13. Open again the optimisation window and find the position of the IR laser for at least 3 wavenumbers corresponding to major absorbance bands of the sample (amide band I-II-III) and for at least one wavenumber for each chip of the laser.
14. Click on Tools | IR Background Calibration | novo. In the window select the spectroscopic region of interest (1800−1200 cm^-1 to study protein samples); choose the same pulse rate as determined in step 4.12 and a duty cycle of 5%; click on fast acquisition and select the laser speed, typical range for a quantum cascade laser is between 20−500 cm^-1. Click on acquire to measure the IR laser background. This background spectrum will be used for normalization of measured nanoscale localized spectra. Close the window.
    NOTE: If a fast laser and resonance enhanced mode is not available, skip step 4.12 and select stepped spectra instead of fast in both the background and IR spectra acquisition windows. However, single aggregate sensitivity will not be reached.
15. In the IR spectra settings, choose an IR spectrum resolution between 1−4 cm^-1 and a number of co-averages of at least 64x. Click on acquire to measure a nanoscale localized IR spectrum in the protein range (1800−1200 cm^-1).

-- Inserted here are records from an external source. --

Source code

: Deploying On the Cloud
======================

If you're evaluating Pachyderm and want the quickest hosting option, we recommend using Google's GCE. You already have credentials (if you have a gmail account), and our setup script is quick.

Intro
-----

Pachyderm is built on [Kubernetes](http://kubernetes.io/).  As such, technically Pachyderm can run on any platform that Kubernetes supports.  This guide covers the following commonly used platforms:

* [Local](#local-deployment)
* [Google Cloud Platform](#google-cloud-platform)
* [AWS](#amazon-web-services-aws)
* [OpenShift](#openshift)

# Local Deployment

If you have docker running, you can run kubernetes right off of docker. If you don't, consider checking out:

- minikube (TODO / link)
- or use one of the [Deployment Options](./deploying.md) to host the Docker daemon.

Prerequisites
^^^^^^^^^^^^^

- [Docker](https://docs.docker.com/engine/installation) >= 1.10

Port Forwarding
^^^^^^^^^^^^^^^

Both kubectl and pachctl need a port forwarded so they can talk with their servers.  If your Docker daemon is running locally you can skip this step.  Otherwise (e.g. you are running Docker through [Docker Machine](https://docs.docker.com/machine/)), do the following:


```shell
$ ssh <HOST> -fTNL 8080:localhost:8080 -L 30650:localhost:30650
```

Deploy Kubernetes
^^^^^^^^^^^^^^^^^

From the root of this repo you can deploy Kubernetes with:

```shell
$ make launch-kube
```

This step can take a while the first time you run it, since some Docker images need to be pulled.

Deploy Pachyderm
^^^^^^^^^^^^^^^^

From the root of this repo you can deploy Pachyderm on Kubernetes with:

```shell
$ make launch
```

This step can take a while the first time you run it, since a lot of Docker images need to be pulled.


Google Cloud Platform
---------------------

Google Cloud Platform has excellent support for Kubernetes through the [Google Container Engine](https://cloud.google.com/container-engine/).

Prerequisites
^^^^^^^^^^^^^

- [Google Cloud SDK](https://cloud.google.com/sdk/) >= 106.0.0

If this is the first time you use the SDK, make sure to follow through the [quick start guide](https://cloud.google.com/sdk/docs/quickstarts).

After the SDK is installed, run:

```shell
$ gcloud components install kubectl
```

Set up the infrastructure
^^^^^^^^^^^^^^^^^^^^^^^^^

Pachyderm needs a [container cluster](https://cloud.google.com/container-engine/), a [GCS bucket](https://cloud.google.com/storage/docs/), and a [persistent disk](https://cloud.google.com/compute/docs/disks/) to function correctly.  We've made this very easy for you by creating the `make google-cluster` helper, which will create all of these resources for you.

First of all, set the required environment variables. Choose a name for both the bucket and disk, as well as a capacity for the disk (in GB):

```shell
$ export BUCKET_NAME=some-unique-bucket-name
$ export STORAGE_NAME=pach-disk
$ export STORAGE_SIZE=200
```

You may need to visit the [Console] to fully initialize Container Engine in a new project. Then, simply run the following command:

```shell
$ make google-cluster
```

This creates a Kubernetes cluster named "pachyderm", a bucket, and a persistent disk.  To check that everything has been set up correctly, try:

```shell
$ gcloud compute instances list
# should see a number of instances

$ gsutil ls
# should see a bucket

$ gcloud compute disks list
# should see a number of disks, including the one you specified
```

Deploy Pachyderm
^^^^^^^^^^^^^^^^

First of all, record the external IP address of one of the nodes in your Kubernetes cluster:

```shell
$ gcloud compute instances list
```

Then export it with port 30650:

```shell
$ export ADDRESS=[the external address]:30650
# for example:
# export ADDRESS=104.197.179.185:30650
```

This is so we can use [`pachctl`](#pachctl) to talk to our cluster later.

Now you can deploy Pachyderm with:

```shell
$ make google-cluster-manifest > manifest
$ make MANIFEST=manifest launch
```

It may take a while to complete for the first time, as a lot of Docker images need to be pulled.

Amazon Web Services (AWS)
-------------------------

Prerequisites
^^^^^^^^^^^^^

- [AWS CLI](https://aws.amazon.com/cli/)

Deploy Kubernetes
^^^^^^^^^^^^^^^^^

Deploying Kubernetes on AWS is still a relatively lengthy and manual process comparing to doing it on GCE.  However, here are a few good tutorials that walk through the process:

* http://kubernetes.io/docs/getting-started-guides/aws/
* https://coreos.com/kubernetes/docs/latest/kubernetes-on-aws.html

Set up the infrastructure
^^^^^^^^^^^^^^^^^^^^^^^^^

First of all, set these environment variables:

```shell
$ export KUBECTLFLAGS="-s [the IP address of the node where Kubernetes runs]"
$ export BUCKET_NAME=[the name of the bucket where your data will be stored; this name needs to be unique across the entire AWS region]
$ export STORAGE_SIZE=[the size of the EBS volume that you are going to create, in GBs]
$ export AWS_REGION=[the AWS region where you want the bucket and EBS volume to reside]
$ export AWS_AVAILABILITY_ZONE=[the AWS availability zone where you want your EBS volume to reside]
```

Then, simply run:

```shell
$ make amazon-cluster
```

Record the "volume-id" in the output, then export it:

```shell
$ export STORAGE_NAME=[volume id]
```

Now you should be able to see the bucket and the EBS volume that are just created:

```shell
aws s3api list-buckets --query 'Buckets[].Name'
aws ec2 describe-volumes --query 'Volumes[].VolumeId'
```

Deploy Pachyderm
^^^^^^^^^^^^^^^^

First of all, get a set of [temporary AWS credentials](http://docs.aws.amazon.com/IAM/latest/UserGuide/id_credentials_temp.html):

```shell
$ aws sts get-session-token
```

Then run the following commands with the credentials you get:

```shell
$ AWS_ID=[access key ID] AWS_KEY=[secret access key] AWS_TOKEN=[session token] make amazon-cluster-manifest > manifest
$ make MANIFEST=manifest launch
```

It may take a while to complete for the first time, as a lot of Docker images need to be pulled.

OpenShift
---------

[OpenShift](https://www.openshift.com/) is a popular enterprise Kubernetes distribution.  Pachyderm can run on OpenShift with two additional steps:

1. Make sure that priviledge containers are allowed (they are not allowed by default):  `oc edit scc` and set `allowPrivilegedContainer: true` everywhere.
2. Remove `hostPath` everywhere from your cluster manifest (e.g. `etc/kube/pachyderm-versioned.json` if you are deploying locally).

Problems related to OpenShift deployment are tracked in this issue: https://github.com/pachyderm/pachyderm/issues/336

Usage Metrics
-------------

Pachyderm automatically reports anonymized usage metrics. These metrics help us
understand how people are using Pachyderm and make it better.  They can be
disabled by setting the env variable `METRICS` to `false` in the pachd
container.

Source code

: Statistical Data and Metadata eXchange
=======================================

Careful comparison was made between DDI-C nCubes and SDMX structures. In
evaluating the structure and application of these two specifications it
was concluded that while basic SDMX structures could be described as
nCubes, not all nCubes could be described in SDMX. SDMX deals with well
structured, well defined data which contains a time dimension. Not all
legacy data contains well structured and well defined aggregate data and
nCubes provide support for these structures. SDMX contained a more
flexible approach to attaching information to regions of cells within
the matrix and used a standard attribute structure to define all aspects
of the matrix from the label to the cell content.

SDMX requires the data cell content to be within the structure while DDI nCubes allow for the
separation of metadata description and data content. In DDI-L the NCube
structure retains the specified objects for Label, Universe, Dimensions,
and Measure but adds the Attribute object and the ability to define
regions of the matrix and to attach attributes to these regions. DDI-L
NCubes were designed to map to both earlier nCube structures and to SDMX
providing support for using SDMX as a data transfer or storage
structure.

16. To acquire a nanoscale resolved chemical map, select IR imaging option, choose a wavenumber of interest (e.g., 1655 cm^-1 for amide band I) and click on scan in the AFM scan window.
17. Once the mapping is completed, go to file and save the measurements. To analyze the acquired maps of morphology, contact-resonance and chemistry, as well as the nanoscale localized spectra, use the built-in AFM image processing software. Spectra and Images can be saved as .csv or .axz files for further detailed analysis with commercial software.

5. Image processing and analysis of cross-sectional dimensions

1. Flatten raw images^{14,17,19,41,42,59} using built-in AFM image processing software or commercial software.
   NOTE: The aggregates should be masked from the calculation to avoid artefacts of analysis and underestimation of their measured height.
2. Flatten the image by 0 order plane fit subtraction.
3. Flatten the image by plane and then line by line at a 1^st regression order, the second step is repeated until the flat baseline in line profile of the image is reached.
4. If the sample is very crowded, contains exceptionally high aggregates or scanner bow artefact is present, flatten image using 2^nd regression order fit.
5. Measure aggregate height and width from a line profile taken perpendicular to the fibril axis^{14,17,19,41,42,59}.
6. Measure fibril length parallel to the fibril axis^{14,17,19,41,42,59}.